## WORK TO BE COMPLETED
Each entry below should be printed exactly, with every image left out.

## INPUT MATERIAL
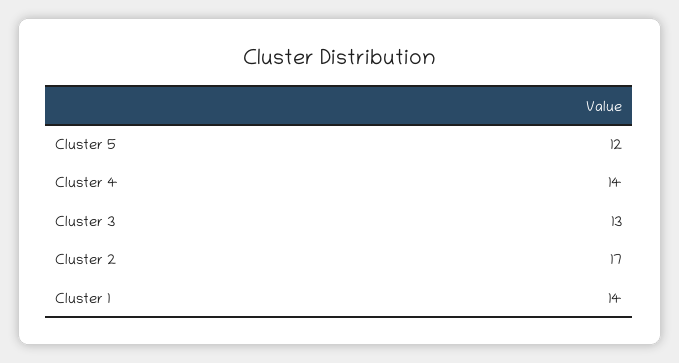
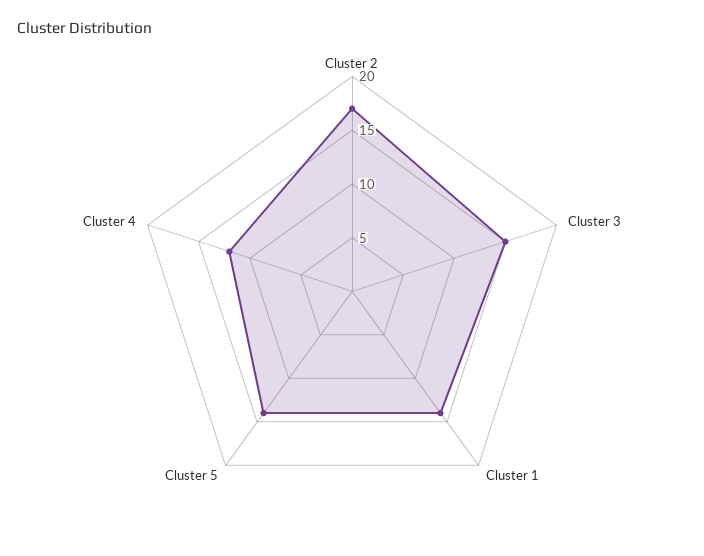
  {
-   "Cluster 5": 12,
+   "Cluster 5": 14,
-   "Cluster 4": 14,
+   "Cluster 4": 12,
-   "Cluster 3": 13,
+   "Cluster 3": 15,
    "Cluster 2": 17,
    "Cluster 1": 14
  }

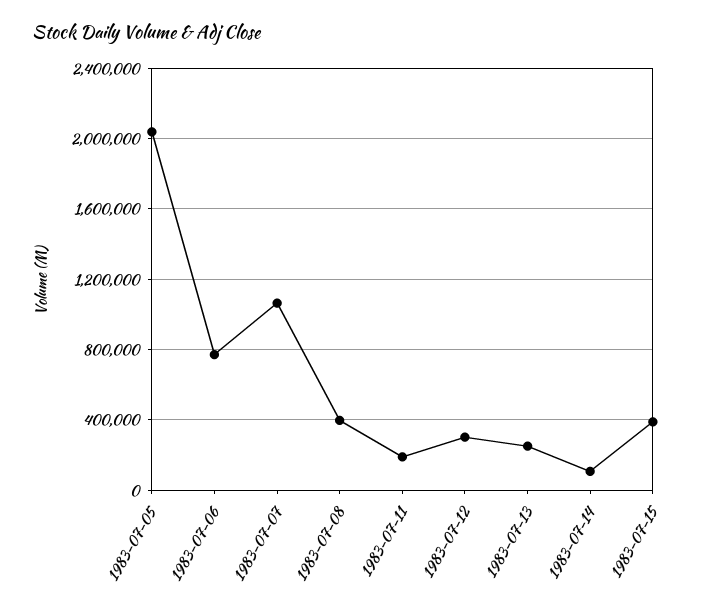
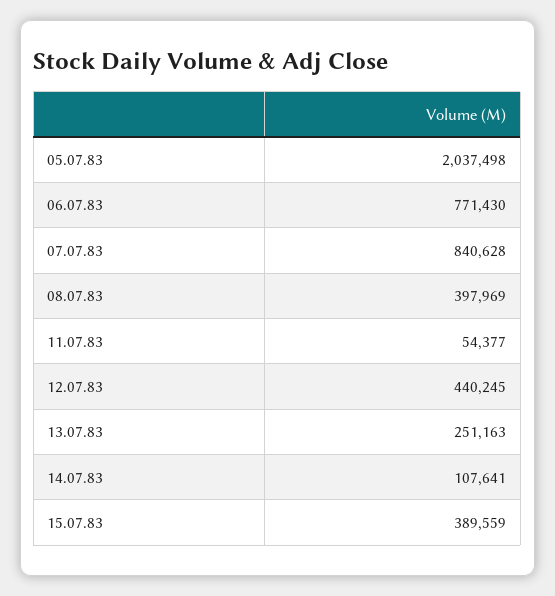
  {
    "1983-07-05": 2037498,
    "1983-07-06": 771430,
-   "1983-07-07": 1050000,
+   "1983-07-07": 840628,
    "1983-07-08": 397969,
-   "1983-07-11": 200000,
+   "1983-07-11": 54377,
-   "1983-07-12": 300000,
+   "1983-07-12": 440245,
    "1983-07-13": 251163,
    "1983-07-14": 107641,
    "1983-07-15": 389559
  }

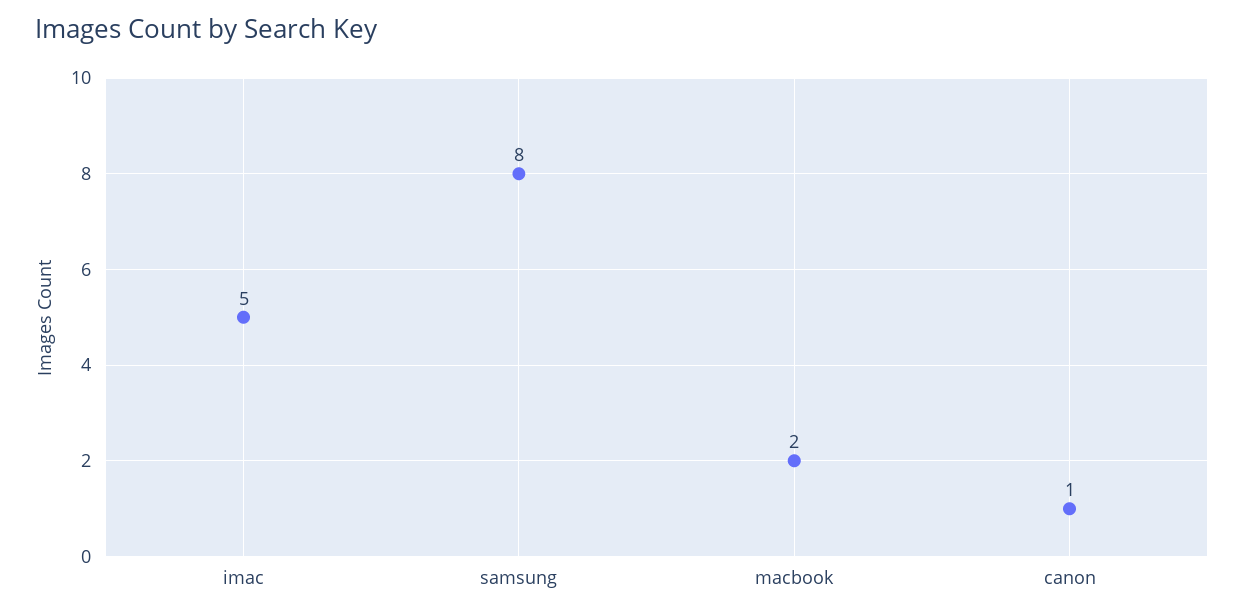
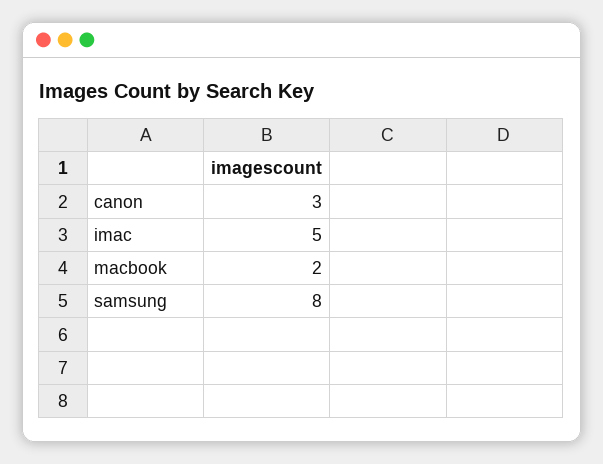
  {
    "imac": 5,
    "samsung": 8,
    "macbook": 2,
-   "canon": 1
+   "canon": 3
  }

## EXPECTED OUTPUT
  {
-   "Cluster 5": 12,
+   "Cluster 5": 14,
-   "Cluster 4": 14,
+   "Cluster 4": 12,
-   "Cluster 3": 13,
+   "Cluster 3": 15,
    "Cluster 2": 17,
    "Cluster 1": 14
  }

  {
    "1983-07-05": 2037498,
    "1983-07-06": 771430,
-   "1983-07-07": 1050000,
+   "1983-07-07": 840628,
    "1983-07-08": 397969,
-   "1983-07-11": 200000,
+   "1983-07-11": 54377,
-   "1983-07-12": 300000,
+   "1983-07-12": 440245,
    "1983-07-13": 251163,
    "1983-07-14": 107641,
    "1983-07-15": 389559
  }

  {
    "imac": 5,
    "samsung": 8,
    "macbook": 2,
-   "canon": 1
+   "canon": 3
  }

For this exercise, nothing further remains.